Antiga escola da Fontinha e Infantário João das Regras assaltados

Escola da Fontinha assaltada. Foto: Pedro Rios
O presidente da Junta de Freguesia de Santo Ildefonso ironiza: “Andam muito na minha freguesia”. O sorriso é amargo e Wilson Faria tem razões para isso: no espaço de duas semanas, a antiga escola primária da Fontinha foi vandalizada e assaltada e o Infantário João das Regras também foi alvo dos ladrões.
“Na noite de sábado para domingo, assaltaram o nosso Infantário João das Regras. Levaram um computador velho e um rádio. Deram cabo do portão, das fechaduras, de uma porta de alumínio”, conta Wilson Faria ao P24.
Há cerca de duas semanas, a antiga escola primária da Fontinha, desactivada há 5 anos, também foi assaltada.
Numa madrugada, conta Wilson Faria, 3 indivíduos surgiram com uma carrinha na pachorrenta Rua da Fábrica Social e começaram a tirar material eléctrico do interior do edifício, com “descontracção e lata”, como se fossem trabalhadores da câmara ou da junta.
Os sinais do assalto são evidentes: no antigo recreio, amontoam-se vidros partidos e plásticos.
A junta alertou a Câmara do Porto, que enviou esta sexta-feira 2 funcionários da DomusSocial ao local. A entrada no edifício foi emparedada e o portão recebeu um novo cadeado, constatou o P24 no local. Continua, porém, a ser fácil entrar do edifício, através das janelas partidas.
Os funcionários confirmaram ao P24 que no interior do edifício há móveis destruídos e que tudo o que seria de valor no edifício foi roubado, nomeadamente cabos eléctricos com cobre.
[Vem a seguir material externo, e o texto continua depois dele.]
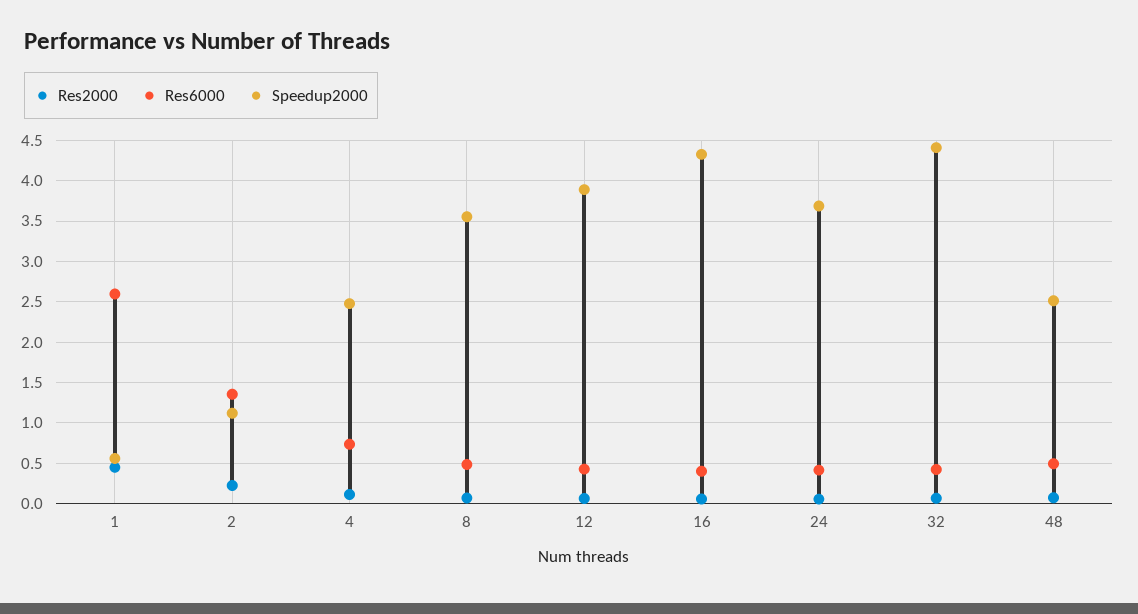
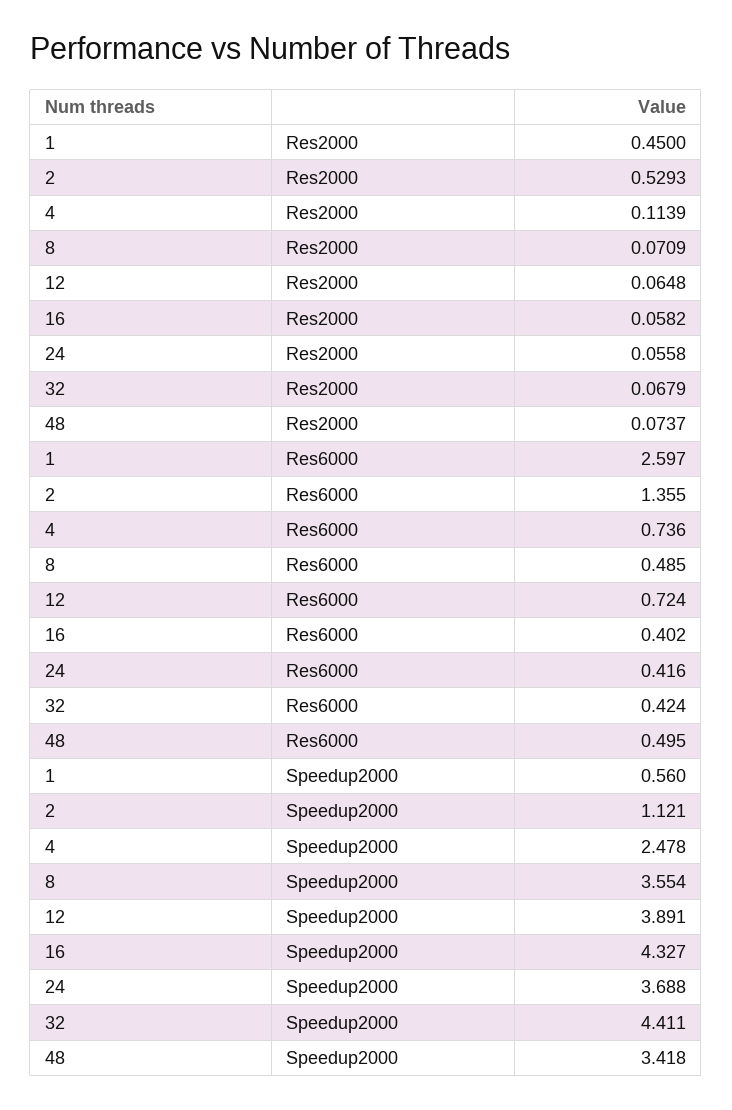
Res2000, 2: 0.2 -> 0.5293
Res6000, 12: 0.4 -> 0.724
Speedup2000, 48: 2.5 -> 3.418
Um edifício à espera de uso
No edifício já funcionou a escola primária da Fontinha, entretanto transferida para a Rua Raul Dória, e um ATL. Não é fácil encontrar uma ocupação para o espaço, reconhece Wilson Faria.
“O sítio é muito mau”, justifica. A hipótese de se abrir uma universidade sénior também não avançou porque a rua é uma “subida muito íngreme”. “Há outro pedido de uma espécie de universidade americana que está a tentar ir para lá. Mas é preciso fazer obras”, conta o autarca.
Na rua, os moradores com quem o P24 falou lamentam que o edifício esteja ao abandono e sugerem que seja aproveitado para a construção de um lar de terceira idade ou um centro de dia. É o caso de José Dias, 81 anos, morador há 50 anos, que diz que a situação é uma “pouca-vergonha” e critica a câmara e a junta por “não fazerem nada ali”.
A Câmara do Porto não respondeu em tempo útil às perguntas do P24.